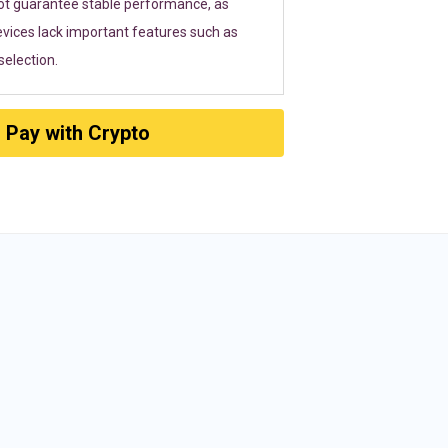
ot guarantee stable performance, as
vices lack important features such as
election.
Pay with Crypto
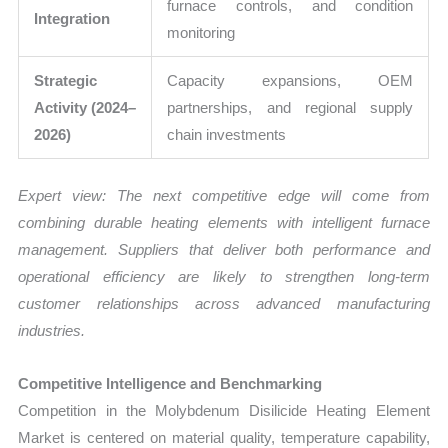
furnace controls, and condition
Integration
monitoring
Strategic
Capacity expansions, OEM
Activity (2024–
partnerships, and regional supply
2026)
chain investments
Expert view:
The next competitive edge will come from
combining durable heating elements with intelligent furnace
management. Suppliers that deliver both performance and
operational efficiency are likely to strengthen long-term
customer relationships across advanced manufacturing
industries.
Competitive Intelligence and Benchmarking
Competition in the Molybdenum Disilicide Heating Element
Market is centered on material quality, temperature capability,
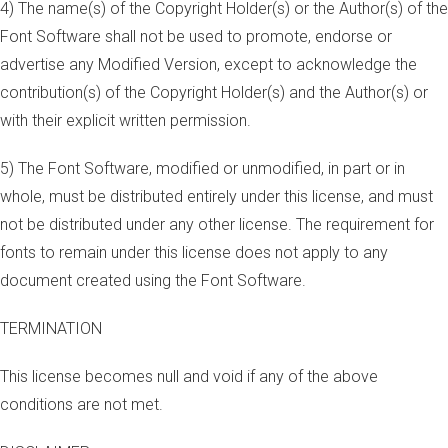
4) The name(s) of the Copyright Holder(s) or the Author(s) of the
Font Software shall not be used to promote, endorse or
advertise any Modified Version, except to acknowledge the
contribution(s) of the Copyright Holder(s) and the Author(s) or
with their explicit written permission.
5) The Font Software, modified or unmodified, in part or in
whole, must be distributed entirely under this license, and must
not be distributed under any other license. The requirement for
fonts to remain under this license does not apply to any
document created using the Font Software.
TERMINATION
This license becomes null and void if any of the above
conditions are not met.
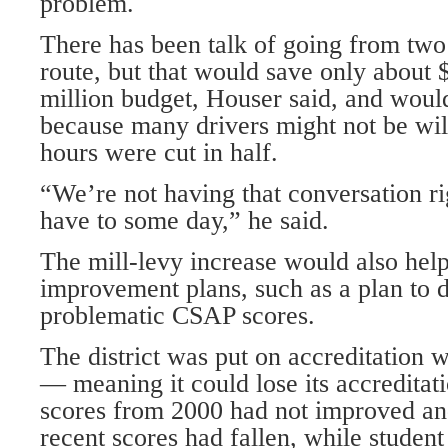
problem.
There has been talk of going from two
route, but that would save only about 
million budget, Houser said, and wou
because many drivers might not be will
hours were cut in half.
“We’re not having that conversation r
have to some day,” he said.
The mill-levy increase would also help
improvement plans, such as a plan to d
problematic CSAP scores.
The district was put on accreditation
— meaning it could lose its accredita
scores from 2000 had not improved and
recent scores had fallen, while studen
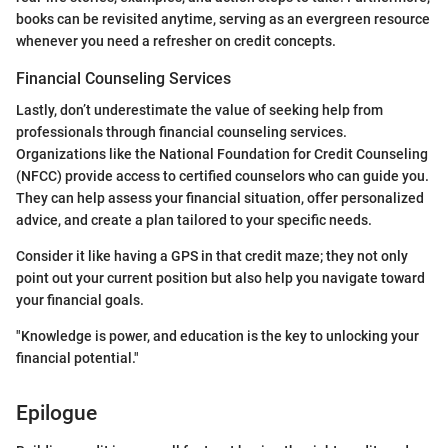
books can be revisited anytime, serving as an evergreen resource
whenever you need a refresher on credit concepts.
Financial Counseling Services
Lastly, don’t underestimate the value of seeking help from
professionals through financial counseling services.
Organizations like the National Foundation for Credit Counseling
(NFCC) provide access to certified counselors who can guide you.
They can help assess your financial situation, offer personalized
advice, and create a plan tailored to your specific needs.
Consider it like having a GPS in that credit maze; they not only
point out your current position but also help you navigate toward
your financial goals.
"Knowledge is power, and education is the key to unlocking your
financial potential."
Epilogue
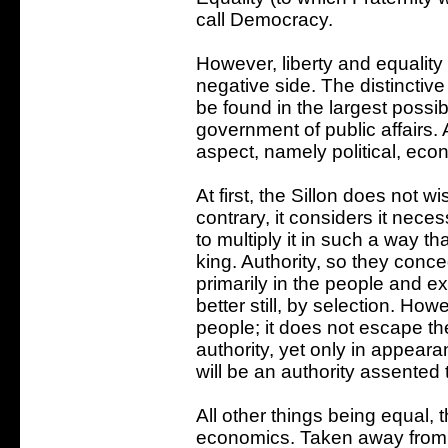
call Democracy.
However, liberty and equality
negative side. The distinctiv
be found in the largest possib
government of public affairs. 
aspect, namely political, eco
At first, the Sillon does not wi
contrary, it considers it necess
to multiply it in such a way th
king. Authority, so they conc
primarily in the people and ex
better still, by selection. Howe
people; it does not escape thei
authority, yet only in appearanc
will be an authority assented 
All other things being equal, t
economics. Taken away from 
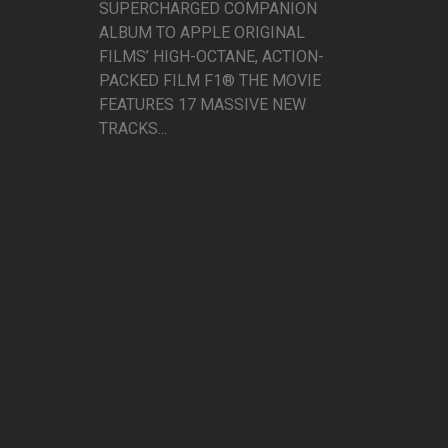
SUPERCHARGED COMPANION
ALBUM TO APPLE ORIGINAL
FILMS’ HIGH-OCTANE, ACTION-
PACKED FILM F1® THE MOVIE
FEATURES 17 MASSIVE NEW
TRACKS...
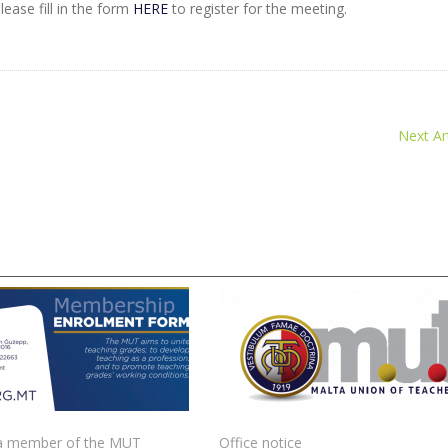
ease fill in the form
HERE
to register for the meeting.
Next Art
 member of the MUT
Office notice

# ABOUT THIS EXERCISE:
Please copy the text read from each of the records above exactly as it appears, keeping the line breaks, and leave the pictures out of your answer.

# SOLUTION TO THIS TASK:
ot guarantee stable performance, as
vices lack important features such as
election.
Pay with Crypto
furnace controls, and condition
Integration
monitoring
Strategic
Capacity expansions, OEM
Activity (2024–
partnerships, and regional supply
2026)
chain investments
Expert view:
The next competitive edge will come from
combining durable heating elements with intelligent furnace
management. Suppliers that deliver both performance and
operational efficiency are likely to strengthen long-term
customer relationships across advanced manufacturing
industries.
Competitive Intelligence and Benchmarking
Competition in the Molybdenum Disilicide Heating Element
Market is centered on material quality, temperature capability,
4) The name(s) of the Copyright Holder(s) or the Author(s) of the
Font Software shall not be used to promote, endorse or
advertise any Modified Version, except to acknowledge the
contribution(s) of the Copyright Holder(s) and the Author(s) or
with their explicit written permission.
5) The Font Software, modified or unmodified, in part or in
whole, must be distributed entirely under this license, and must
not be distributed under any other license. The requirement for
fonts to remain under this license does not apply to any
document created using the Font Software.
TERMINATION
This license becomes null and void if any of the above
conditions are not met.
problem.
There has been talk of going from two
route, but that would save only about 
million budget, Houser said, and wou
because many drivers might not be will
hours were cut in half.
“We’re not having that conversation r
have to some day,” he said.
The mill-levy increase would also help
improvement plans, such as a plan to d
problematic CSAP scores.
The district was put on accreditation
— meaning it could lose its accredita
scores from 2000 had not improved and
recent scores had fallen, while studen
books can be revisited anytime, serving as an evergreen resource
whenever you need a refresher on credit concepts.
Financial Counseling Services
Lastly, don’t underestimate the value of seeking help from
professionals through financial counseling services.
Organizations like the National Foundation for Credit Counseling
(NFCC) provide access to certified counselors who can guide you.
They can help assess your financial situation, offer personalized
advice, and create a plan tailored to your specific needs.
Consider it like having a GPS in that credit maze; they not only
point out your current position but also help you navigate toward
your financial goals.
"Knowledge is power, and education is the key to unlocking your
financial potential."
Epilogue
call Democracy.
However, liberty and equality
negative side. The distinctiv
be found in the largest possib
government of public affairs. 
aspect, namely political, eco
At first, the Sillon does not wi
contrary, it considers it necess
to multiply it in such a way th
king. Authority, so they conc
primarily in the people and ex
better still, by selection. Howe
people; it does not escape thei
authority, yet only in appearanc
will be an authority assented 
All other things being equal, t
economics. Taken away from 
SUPERCHARGED COMPANION
ALBUM TO APPLE ORIGINAL
FILMS’ HIGH-OCTANE, ACTION-
PACKED FILM F1® THE MOVIE
FEATURES 17 MASSIVE NEW
TRACKS...
ease fill in the form
HERE
to register for the meeting.
Next Art
 member of the MUT
Office notice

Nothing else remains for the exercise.